The 5 Major Stock Investing Strategies for Value Investors

Buy and Hold Is Just One of Five Ways to Benefit from Attractive Opportunities

Benjamin Graham and Value Investing Strategies
Benjamin Graham identified five types of value investing strategies for common stocks that the aggressive or enterprising investor might pursue to seek attractive returns. Looking Glass / Blend Images / Getty Images

For most investors, the best approach to equity ownership is a consistent dollar cost averaging program setup, with dividends reinvested, into a low-cost, broadly diversified index fund tracking something such as the S&P 500 or the Dow Jones Industrial Average.  A few investors, often successful business owners, executives, or academics, prefer to select individual securities, building a portfolio brick-by-brick based upon an analysis of the individual firms.

The 5 Strategies

For those few do-it-yourself investors, whom are often called active investors, enterprising investors, or aggressive investors - the father of value investing himself, Benjamin Graham, identified five categories of common stock investing that could conceivably result in satisfactory or more than satisfactory returns.  For an engaged portfolio manager who wanted to compound capital, he spelled these out in his 1949 edition of The Intelligent Investor:

  • General Trading - Anticipating or participating in the moves of the market as a whole, as reflected in the familiar "averages"
  • Selective Trading - Picking out issues which, over a period of a year or less, will do better in the market than the average stock
  • Buying Cheap and Selling Dear - Coming into the market when prices and sentiment are depressed and selling out when both are exalted
  • Long-Pull Selection - Picking out companies which will prosper over the years far more than the average enterprise.  (These are often referred to as "growth stocks.")
  • Bargain Purchases - Selecting issues which are selling considerably below their true value, as measured by reasonably dependable techniques

Graham goes on to address the specific quandary every active investor will face in determining how to manage his or her portfolio saying, "Whether the investor should attempt to buy low and sell high, or whether he should be content to hold sound securities through thick and thin - subject only to periodic examination of their intrinsic merits - is one of the several choices of policy which the individual must make for himself.
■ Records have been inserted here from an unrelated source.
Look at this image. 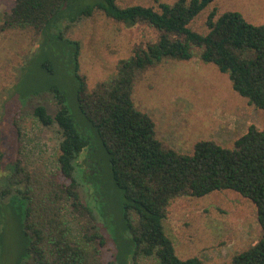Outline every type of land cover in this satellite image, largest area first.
<instances>
[{
	"label": "trees",
	"instance_id": "obj_1",
	"mask_svg": "<svg viewBox=\"0 0 264 264\" xmlns=\"http://www.w3.org/2000/svg\"><path fill=\"white\" fill-rule=\"evenodd\" d=\"M214 1L122 7L117 0H100L76 10L78 0H16L4 15L2 31L41 35L39 54L47 58L40 68L65 81L29 94L17 91L23 106L31 96L48 94L58 107L55 115L45 105L34 108L42 125H57L61 131L57 172L31 171L19 146V114L13 122L16 152L4 166L0 149V249L7 248L6 216L15 217L24 239L15 264H118L104 261L101 248L107 240L87 203L102 192L105 168L120 194L134 264L139 256L154 257L155 264H203L198 257L177 255L165 231L167 208L180 197L225 190L256 204L263 230L258 243L236 255L233 264H264V127L251 125L231 148L202 140L185 154L157 138L154 120L133 99L136 81L148 69L168 59H199L227 74L234 91L264 111V25L249 22L238 11L218 17L214 8L206 21L208 32L195 31L192 23ZM97 11L127 27L148 26L155 38L136 45L114 73L90 89L80 71L81 43L66 32ZM56 48L60 52L52 55Z\"/></svg>",
	"mask_w": 264,
	"mask_h": 264
},
{
	"label": "rangeland",
	"instance_id": "obj_2",
	"mask_svg": "<svg viewBox=\"0 0 264 264\" xmlns=\"http://www.w3.org/2000/svg\"><path fill=\"white\" fill-rule=\"evenodd\" d=\"M15 1L0 0V149L5 155L2 163L4 166L16 152L13 122L19 114L23 130L19 146L26 163L31 171L45 170L53 174L58 170L62 134L57 125H42L34 116V108L45 105L55 115L58 107L48 94L31 96L23 106L17 91L19 88L20 93L29 94L51 83L64 84L65 81L40 68L47 56L39 54L42 40L39 33L34 30H1L4 15L11 11ZM98 1L78 0L75 9ZM176 1L117 0L122 7H158L159 3L173 4ZM214 8L218 9V17L229 11H238L249 22L264 25V0H215L191 27L207 33L206 21ZM66 35L81 43L80 71L90 89L114 73L119 61L130 57L136 45L155 38L152 28L144 25L127 27L102 11L81 19L69 28ZM59 52L56 48L52 55ZM133 99L137 108L154 120L157 138L165 146L185 154L193 153L196 143L202 140H214L231 148L251 125L264 127V111L235 92L227 74L199 59H168L148 69L137 79ZM104 171L102 192L87 202L97 216L100 233L107 240L101 248V255L104 261L134 264L131 255L128 256L131 253L130 235L123 224L120 194L109 180L106 168ZM95 190L99 192V189ZM71 211L66 205L65 213L77 229L78 223ZM6 218L3 227L7 231V248L3 252L0 249V264H15L24 239L17 219L9 215ZM164 226L180 258L198 257L203 264H233L236 255L257 244L263 236L256 204L231 190L201 198L173 200L167 208ZM136 262L155 264L156 259L139 256Z\"/></svg>",
	"mask_w": 264,
	"mask_h": 264
}]
</instances>
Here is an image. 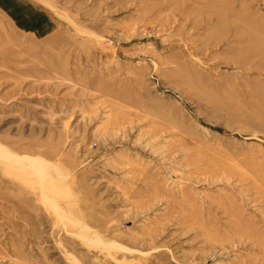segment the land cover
<instances>
[{
	"label": "rangeland",
	"instance_id": "1",
	"mask_svg": "<svg viewBox=\"0 0 264 264\" xmlns=\"http://www.w3.org/2000/svg\"><path fill=\"white\" fill-rule=\"evenodd\" d=\"M0 264H264V0H0Z\"/></svg>",
	"mask_w": 264,
	"mask_h": 264
}]
</instances>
 Here temperament and personal situation may well be the determining factors.  A person close to business affairs, who is in the habit of forming judgments as to the economic outlook and of acting on them, will be inclined naturally to make similar judgments about the general level of stock prices.  It would be logical for such investors to be attracted to the buy-low-sell-high technique.  But professional men and wealthy people not active in business can more easily immunize their thinking from influence of year-to-year fluctuations.  For this group the more attractive choice may be the simpler one of buying carefully when funds are available and laying the chief stress on the income return over the years."

Each approach requires a rational, disciplined, systematic application.  The key is consistency.  Personally, I engage in the 3rd, 4th, and 5th techniques when managing my own portfolios, as well as the portfolios of my businesses.  They fit nicely with my own preferences and values; I like thinking long-term, about a few big ideas.  I don't want to be stuck to my desk, watching what the stock market does on any given day or week.  In fact, I don't have an opinion about whether stocks will be up 50% or down 50% this time next year, nor would it matter to me.
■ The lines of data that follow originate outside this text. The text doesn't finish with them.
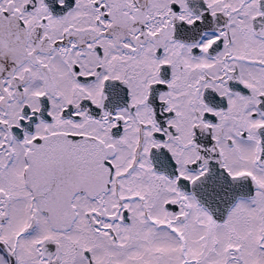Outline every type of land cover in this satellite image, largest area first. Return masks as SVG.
Wrapping results in <instances>:
<instances>
[{
    "label": "snow or ice",
    "instance_id": "6c2138e0",
    "mask_svg": "<svg viewBox=\"0 0 264 264\" xmlns=\"http://www.w3.org/2000/svg\"><path fill=\"white\" fill-rule=\"evenodd\" d=\"M0 264H264V0H0Z\"/></svg>",
    "mask_w": 264,
    "mask_h": 264
}]
</instances>
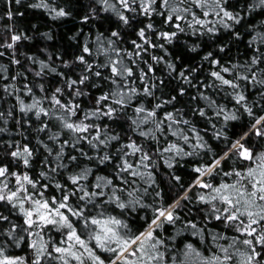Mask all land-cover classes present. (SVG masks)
Instances as JSON below:
<instances>
[{
	"label": "snow or ice",
	"instance_id": "6c2138e0",
	"mask_svg": "<svg viewBox=\"0 0 264 264\" xmlns=\"http://www.w3.org/2000/svg\"><path fill=\"white\" fill-rule=\"evenodd\" d=\"M0 264H264V0H0Z\"/></svg>",
	"mask_w": 264,
	"mask_h": 264
}]
</instances>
 I have a life to live and money is nothing more than a tool to help me achieve or access the things I want.  Other successful investors don't feel that way; several engage in short-term bets with highly leveraged futures on the stock market indices, something I refuse to do despite understanding and appreciating it.

I also have the heart of a farmer; I like watching things grow.  It gives me tremendous joy to see well-bought positions acquired during crashes, recessions, and dips, that sit on my balance sheet.  I love seeing them grow, some with nearly 1,000% gains, throwing off years and years of cash dividend distributions, and, in a few cases, spin-offs of entirely new companies.  This means I necessarily restrict myself to a mere fraction of the 15,000 publicly traded companies in the United States, and 30,000 firms in the world.

 I value them, then wait until the economy, or circumstances, present an attractive moment in time where I can write a few large checks and stick the certificates in the proverbial vault, never to see the light of day for decades.

In this particular area of portfolio management, there is no right or wrong answer as long as you are behaving rationally, using facts and data to back up your practices, and constantly striving to reduce risk, while maintaining liquidity and the safety.  You have to decide for yourself which kind of investor you are going to be.